Skeptical Inquirer,  Sept-Oct, 2006  by Kendrick Frazier

Sex, Drugs, and DNA: Science's Taboos Confronted. Michael Stebbins. Palgrave Macmillan, New York, 2006. 350 pp. $24.95, Hardcover. This book is by a scientist who's not just irreverent but angry. He's upset, undoubtedly legitimately, about "miscreants and bent backs that deliberately try to confuse the public about science and have attacked scientists to move social or political agendas to go against the best information we have." He's direct, blunt, and cuts through nonsense with his scythe-like tongue: "This is not a scholarly tome.

There are no references, interviews, or balanced arguments," he begins. The book "came from my perception of a need to address the litany of bullshit and lies spewed at the public." He begins with the pressures that go into making a typical modern biologist.
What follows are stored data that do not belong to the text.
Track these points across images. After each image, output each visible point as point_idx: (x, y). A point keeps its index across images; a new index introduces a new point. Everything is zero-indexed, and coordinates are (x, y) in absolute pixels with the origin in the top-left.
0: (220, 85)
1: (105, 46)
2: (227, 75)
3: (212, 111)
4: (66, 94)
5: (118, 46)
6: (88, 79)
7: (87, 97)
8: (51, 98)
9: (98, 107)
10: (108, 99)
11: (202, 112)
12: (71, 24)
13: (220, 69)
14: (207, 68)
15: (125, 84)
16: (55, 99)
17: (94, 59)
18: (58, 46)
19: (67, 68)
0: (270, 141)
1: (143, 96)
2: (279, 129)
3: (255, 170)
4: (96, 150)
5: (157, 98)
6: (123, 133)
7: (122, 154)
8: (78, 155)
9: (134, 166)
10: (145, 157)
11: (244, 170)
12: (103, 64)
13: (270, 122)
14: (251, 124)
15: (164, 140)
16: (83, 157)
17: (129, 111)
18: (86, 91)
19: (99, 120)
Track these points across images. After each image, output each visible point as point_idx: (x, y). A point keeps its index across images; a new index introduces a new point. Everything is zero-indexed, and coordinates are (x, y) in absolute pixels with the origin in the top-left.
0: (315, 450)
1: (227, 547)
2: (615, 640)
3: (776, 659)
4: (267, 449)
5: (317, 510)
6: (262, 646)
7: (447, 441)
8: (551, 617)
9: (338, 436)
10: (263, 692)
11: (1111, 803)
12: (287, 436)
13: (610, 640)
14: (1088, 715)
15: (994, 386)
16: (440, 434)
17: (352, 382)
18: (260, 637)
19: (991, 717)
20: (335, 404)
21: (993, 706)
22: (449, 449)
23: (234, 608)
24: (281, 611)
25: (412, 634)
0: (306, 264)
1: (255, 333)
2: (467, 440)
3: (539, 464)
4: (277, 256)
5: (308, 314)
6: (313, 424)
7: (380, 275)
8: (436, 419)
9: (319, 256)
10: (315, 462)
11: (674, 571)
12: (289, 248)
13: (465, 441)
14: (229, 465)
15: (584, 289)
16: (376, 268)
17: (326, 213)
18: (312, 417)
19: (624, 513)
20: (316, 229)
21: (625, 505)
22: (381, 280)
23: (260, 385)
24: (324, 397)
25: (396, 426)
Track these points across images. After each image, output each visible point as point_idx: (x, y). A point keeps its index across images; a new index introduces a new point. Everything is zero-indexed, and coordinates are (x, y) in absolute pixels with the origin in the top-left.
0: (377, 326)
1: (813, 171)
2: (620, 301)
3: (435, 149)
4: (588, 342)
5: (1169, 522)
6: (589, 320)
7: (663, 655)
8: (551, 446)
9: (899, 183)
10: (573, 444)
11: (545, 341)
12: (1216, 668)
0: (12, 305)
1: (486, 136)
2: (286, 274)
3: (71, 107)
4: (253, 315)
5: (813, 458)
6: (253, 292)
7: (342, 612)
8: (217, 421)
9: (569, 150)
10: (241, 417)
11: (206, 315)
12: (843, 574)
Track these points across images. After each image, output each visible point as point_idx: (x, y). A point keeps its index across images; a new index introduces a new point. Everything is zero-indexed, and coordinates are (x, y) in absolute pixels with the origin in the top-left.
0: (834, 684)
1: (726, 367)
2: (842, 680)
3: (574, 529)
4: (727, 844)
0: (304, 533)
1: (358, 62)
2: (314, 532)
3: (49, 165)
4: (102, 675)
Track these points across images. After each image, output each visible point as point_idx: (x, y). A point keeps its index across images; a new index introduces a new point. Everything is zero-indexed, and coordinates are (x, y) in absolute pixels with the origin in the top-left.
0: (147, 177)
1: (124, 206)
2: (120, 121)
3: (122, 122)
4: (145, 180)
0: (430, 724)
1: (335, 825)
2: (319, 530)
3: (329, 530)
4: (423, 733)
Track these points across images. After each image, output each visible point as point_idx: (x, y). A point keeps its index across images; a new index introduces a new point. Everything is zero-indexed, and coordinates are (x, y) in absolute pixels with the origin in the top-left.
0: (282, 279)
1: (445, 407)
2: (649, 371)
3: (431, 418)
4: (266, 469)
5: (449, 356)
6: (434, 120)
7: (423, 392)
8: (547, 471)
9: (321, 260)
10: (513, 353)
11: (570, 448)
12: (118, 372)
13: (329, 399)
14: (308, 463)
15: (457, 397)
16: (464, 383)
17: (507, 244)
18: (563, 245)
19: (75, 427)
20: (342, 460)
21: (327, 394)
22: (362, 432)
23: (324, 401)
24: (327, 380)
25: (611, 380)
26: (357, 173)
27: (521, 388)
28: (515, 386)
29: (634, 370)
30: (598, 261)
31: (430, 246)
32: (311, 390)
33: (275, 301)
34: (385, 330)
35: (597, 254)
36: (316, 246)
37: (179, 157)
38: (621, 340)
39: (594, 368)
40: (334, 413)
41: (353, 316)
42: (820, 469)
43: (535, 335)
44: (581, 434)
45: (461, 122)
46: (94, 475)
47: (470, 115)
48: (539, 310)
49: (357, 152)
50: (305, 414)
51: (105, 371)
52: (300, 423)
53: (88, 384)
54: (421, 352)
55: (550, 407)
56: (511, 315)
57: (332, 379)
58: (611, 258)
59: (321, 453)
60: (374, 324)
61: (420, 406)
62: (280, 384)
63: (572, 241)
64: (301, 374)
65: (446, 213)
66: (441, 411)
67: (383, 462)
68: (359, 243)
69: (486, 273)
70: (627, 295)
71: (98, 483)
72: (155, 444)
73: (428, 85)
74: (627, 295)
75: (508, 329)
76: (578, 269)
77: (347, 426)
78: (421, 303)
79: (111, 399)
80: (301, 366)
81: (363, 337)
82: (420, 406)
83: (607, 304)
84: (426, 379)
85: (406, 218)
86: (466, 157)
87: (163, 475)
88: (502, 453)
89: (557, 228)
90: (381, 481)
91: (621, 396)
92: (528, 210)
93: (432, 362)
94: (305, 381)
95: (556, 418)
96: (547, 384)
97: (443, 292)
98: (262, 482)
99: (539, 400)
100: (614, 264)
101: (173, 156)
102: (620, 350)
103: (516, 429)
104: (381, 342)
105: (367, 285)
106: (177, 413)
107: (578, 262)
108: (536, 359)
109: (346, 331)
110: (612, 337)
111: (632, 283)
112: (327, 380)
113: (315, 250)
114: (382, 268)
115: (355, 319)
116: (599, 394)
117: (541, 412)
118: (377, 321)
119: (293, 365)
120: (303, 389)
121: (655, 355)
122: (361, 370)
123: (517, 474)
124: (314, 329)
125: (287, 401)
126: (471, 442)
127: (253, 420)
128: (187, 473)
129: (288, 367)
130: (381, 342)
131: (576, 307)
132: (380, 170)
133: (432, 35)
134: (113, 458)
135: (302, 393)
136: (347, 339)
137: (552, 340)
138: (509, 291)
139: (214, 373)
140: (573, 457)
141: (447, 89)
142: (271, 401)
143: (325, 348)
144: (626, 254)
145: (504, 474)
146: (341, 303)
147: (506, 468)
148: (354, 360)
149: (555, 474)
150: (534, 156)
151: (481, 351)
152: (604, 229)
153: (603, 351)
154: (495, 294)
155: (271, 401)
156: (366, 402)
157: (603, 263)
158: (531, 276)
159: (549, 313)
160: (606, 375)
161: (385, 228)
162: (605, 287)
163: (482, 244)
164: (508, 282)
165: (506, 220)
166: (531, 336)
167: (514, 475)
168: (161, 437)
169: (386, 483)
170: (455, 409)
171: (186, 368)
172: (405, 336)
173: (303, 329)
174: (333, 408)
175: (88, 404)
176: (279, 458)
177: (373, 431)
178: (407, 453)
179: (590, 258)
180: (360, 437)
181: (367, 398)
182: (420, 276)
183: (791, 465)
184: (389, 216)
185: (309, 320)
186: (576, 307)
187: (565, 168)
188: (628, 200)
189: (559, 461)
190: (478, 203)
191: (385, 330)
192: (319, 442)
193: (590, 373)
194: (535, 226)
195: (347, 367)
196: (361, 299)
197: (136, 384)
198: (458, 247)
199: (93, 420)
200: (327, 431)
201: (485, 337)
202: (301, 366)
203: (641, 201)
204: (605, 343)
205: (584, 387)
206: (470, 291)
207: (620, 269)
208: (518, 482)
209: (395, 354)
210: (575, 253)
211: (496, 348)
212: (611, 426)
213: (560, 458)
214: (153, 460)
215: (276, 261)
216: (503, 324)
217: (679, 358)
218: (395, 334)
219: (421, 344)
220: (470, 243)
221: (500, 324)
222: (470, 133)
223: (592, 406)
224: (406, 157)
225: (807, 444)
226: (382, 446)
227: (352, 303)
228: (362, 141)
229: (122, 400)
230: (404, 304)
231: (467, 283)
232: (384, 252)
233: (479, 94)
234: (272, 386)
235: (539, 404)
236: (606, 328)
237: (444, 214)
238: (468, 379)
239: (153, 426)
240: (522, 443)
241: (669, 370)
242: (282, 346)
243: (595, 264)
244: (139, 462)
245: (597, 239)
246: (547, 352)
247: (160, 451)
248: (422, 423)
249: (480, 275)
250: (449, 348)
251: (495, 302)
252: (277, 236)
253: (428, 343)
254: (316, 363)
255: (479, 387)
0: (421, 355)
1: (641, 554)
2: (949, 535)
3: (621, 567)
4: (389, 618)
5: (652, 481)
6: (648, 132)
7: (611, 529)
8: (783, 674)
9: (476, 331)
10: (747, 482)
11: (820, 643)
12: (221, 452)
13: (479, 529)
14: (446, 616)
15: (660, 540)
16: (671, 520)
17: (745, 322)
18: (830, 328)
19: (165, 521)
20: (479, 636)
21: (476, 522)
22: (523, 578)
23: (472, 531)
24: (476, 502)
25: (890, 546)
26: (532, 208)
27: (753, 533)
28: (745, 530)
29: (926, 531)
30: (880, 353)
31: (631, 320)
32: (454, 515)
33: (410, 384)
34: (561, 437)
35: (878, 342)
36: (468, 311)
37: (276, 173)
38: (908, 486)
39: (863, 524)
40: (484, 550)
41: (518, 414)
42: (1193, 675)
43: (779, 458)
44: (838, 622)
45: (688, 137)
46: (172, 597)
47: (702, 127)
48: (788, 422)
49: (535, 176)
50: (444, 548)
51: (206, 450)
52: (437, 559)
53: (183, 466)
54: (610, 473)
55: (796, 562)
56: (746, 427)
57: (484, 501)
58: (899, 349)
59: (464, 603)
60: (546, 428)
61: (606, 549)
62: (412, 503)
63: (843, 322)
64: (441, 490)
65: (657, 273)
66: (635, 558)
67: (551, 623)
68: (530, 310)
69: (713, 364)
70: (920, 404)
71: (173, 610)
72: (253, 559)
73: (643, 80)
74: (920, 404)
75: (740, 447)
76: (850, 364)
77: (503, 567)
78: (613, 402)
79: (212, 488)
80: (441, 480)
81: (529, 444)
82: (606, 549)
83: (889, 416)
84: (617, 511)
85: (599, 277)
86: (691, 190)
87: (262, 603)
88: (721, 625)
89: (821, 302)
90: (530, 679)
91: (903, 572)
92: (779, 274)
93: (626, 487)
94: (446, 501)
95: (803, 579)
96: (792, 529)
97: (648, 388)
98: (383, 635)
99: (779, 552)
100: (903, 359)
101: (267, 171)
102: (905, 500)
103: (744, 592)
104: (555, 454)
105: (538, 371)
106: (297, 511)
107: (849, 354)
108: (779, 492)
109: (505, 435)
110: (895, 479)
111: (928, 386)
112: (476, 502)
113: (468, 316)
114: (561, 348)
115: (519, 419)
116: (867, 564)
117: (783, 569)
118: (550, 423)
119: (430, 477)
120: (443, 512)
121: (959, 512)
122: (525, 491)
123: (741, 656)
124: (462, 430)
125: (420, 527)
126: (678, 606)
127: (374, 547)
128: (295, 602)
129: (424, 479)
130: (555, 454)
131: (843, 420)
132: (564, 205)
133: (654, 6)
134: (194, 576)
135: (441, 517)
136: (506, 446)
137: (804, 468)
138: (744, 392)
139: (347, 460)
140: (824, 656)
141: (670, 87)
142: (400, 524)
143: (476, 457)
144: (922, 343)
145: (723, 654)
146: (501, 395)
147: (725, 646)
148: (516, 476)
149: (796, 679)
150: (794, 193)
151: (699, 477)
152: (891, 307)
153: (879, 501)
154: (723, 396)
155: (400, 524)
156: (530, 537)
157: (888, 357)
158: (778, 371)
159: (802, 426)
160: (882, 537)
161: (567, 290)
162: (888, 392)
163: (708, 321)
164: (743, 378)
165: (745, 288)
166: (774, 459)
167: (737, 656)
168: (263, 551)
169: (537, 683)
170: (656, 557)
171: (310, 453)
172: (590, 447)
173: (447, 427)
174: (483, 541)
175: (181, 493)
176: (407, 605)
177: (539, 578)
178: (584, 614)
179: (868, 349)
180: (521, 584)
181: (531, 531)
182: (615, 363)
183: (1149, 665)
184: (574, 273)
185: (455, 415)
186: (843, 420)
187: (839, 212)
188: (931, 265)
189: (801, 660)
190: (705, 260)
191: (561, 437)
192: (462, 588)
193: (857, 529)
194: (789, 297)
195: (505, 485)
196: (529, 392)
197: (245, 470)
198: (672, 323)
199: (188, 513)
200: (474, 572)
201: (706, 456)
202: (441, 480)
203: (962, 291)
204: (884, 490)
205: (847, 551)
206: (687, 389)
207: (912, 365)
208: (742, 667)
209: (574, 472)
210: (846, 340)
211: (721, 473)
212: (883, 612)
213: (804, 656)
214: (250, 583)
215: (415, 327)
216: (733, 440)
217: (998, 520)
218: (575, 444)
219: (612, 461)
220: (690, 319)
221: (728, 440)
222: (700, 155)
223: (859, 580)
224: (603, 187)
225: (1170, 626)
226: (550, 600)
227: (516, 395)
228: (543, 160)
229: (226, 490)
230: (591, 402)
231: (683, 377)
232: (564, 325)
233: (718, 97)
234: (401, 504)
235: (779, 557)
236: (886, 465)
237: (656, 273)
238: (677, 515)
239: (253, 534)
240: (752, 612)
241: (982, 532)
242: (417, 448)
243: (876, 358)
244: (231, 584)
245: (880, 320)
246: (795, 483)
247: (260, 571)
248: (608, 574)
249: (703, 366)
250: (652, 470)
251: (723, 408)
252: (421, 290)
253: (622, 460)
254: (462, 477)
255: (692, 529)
He then takes on those who oppose stem cell research, the latest examples of those who "wear their religion on their sleeve [and] have a problem with science," a line that began with the persecution of Galileo and continues in modern times with opposition to organ transplants, blood transfusions, recombinant DNA technology, and now stem cells. He goes on to sex education, gender differences, "race and other discriminations," genetically modified foods (and everything), global warming, bioterrorism, drugs, health care, and science education, including creationism.